Comcast is ramping up efforts to get more DVRs into customer hands, and that has cable and satellite TV eyeing the digital recorder potential for the nation's largest cable operator.

During the past few weeks, Comcast has been rolling out Motorola dual-tuner DVRs in key markets such as Miami, Chicago and Minneapolis. The service is priced at $9.95 a month.

Craig Moffett of Bernstein Research said he thinks Comcast can get DVRs into the hands of an estimated 900,000 customers by the end of 2005, if the operator can get 9.5 percent of its digital cable subscriber base hooked up with the service.
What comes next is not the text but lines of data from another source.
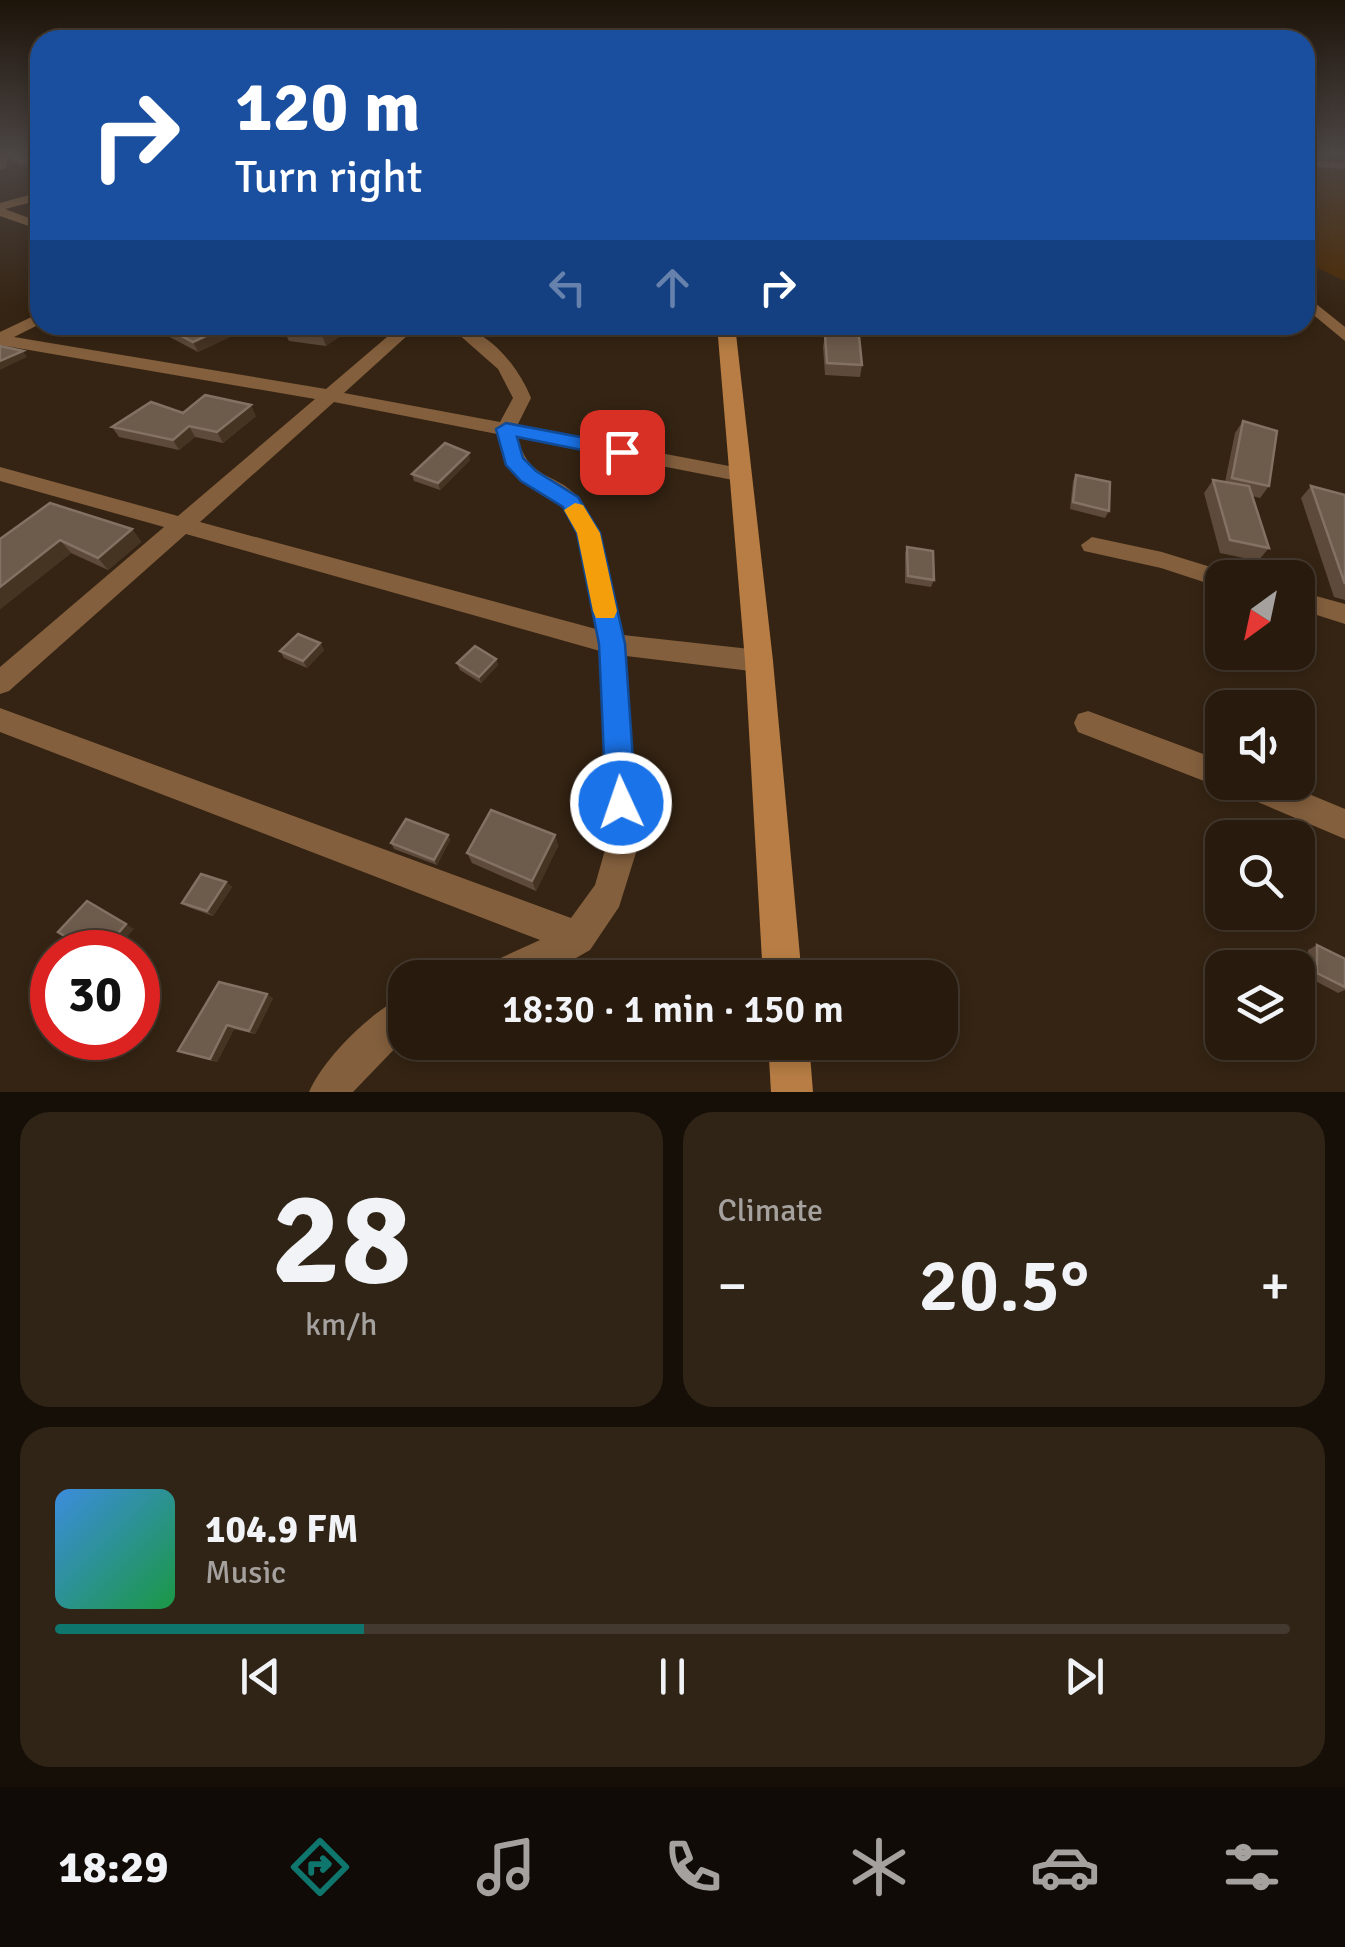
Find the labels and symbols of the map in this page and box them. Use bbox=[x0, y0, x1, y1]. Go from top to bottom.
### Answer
pin bbox=[580, 410, 665, 495]
north arrow bbox=[1205, 560, 1315, 670]
position arrow bbox=[569, 751, 673, 855]
speed limit sign: 30 bbox=[30, 930, 160, 1060]

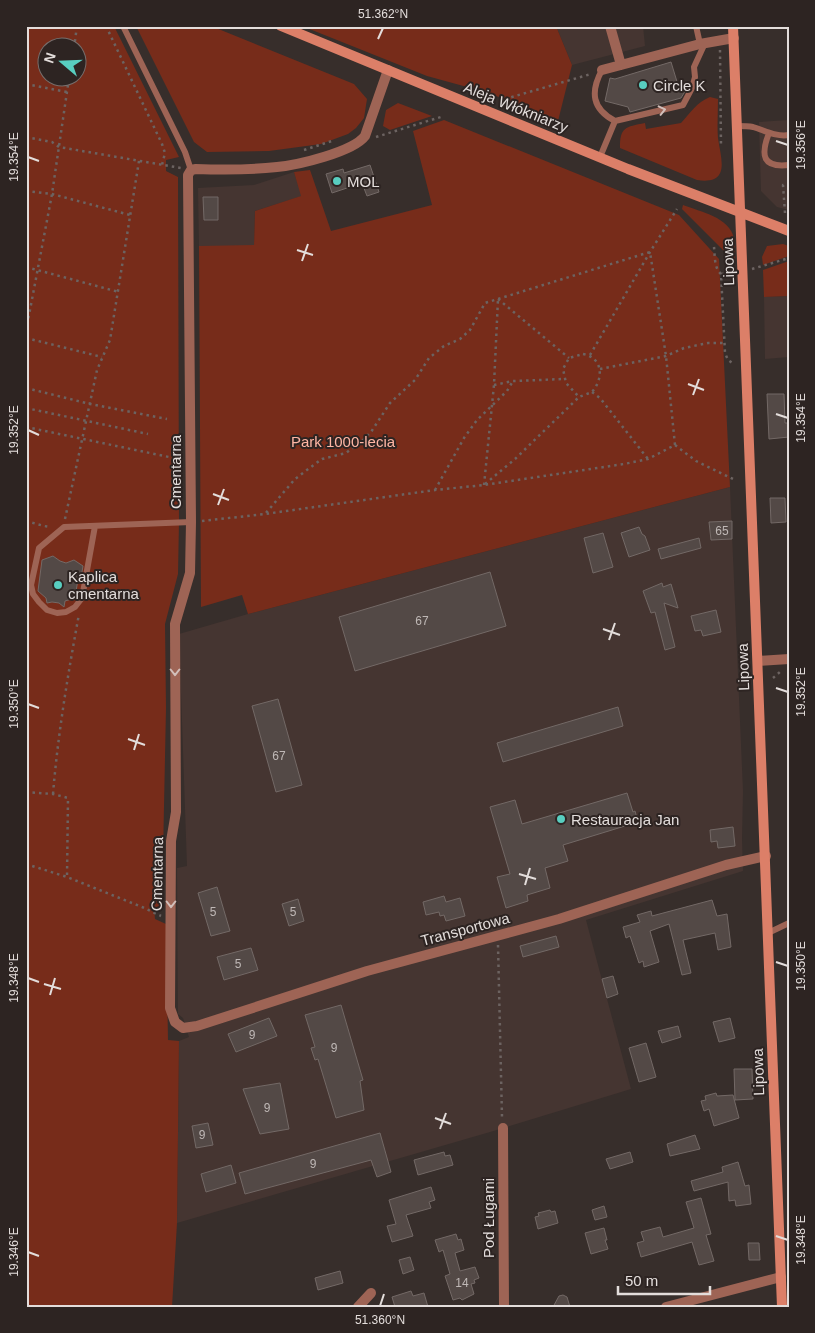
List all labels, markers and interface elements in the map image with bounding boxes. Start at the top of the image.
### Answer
text: 51.362°N [358,7,408,21]
north arrow [38,38,88,88]
text: N [40,50,59,65]
place label: Circle K [653,77,706,94]
street label: Aleja Włókniarzy [461,78,571,136]
marker: Circle K [637,79,649,91]
one-way arrow [658,105,667,116]
text: 19.356°E [794,120,808,170]
text: 19.354°E [7,132,21,182]
place label: MOL [347,173,380,190]
marker: MOL [331,175,343,187]
street label: Lipowa [719,237,737,286]
text: 19.354°E [794,393,808,443]
text: 19.352°E [7,405,21,455]
park label: Park 1000-lecia [291,433,396,450]
street label: Cmentarna [167,434,184,509]
house number: 65 [715,524,729,538]
place label: Kaplica cmentarna [68,568,140,602]
marker: Kaplica cmentarna [52,579,64,591]
house number: 67 [415,614,429,628]
street label: Lipowa [734,642,752,691]
text: 19.352°E [794,667,808,717]
one-way arrow [170,669,180,677]
text: 19.350°E [7,679,21,729]
house number: 67 [272,749,286,763]
place label: Restauracja Jan [571,811,679,828]
marker: Restauracja Jan [555,813,567,825]
street label: Cmentarna [148,836,166,911]
one-way arrow [166,901,176,909]
house number: 5 [210,905,217,919]
house number: 5 [290,905,297,919]
street label: Transportowa [419,909,512,949]
text: 19.350°E [794,941,808,991]
text: 19.348°E [7,953,21,1003]
house number: 5 [235,957,242,971]
house number: 9 [249,1028,256,1042]
house number: 9 [331,1041,338,1055]
street label: Lipowa [749,1047,767,1096]
house number: 9 [264,1101,271,1115]
house number: 9 [199,1128,206,1142]
house number: 9 [310,1157,317,1171]
street label: Pod Ługami [480,1178,497,1258]
text: 19.348°E [794,1215,808,1265]
text: 19.346°E [7,1227,21,1277]
scale bar [618,1263,710,1295]
text: 50 m [625,1272,658,1289]
house number: 14 [455,1276,469,1290]
text: 51.360°N [355,1313,405,1327]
When coming up with his Comcast DVR forecast, Moffett took into consideration the DVR penetration for Time Warner, which leads the cable business with about 15 percent of its digital cable subscribers using digital recorders.

On the satellite TV side, DirecTV has about 10 percent of its total subscriber base using digital recorders, and EchoStar is believed to have penetration of almost 20 percent among its DISH Network customers.

"DVRs will inevitably take a back seat to higher profile opportunities such as VoIP," Moffett said. "But they are significant in advancing Comcast's video-first strategy, and can be expected to contribute meaningfully to Comcast's revenue and EBITDA growth over the next few years."

Moffett said nationally there were an estimated 5.5 million DVR households at the end of the third quarter, representing a penetration level of about 5.5 percent of all pay-TV homes. Growth has exceeded 100 percent during the past year, and is accelerating with broader cable deployment, Moffett said.

http://www.skyreport.com (Used with permission)


----------



## Bogy (Mar 23, 2002)

The Motorola dual tuner DVR is a very nice unit. I have been using one through Cox for several months now. I'm going to be moving sometime in the near future, and whether it is through a cable company or satellite, I plan on having a DVR when we do. Now that we have had it, I don't want to do without it.


----------



## lee120 (Dec 2, 2002)

http://www.mercurynews.com/mld/mercurynews/business/10393759.htm?1c


----------



## Mike Richardson (Jun 12, 2003)

Does the Motorola box have name based recording?


----------



## Bogy (Mar 23, 2002)

Mike Richardson said:


> Does the Motorola box have name based recording?


Yes


----------



## Bogy (Mar 23, 2002)

I'll be moving sometime in the next 3 to 6 months. Where is still to be decided. I have been very happy with Cox Omaha, but the next place may not have a cable company as good as I have gotten used to. Since there is a chance I could be going back to DirecTV or Dish I was looking at DirecTV boxes at Best Buy this morning, the DVRs in particular. I guess I am spoiled by the Motorola box, because I was surprised by the lack of options in connections on the Hughes and RCA DVRs.


----------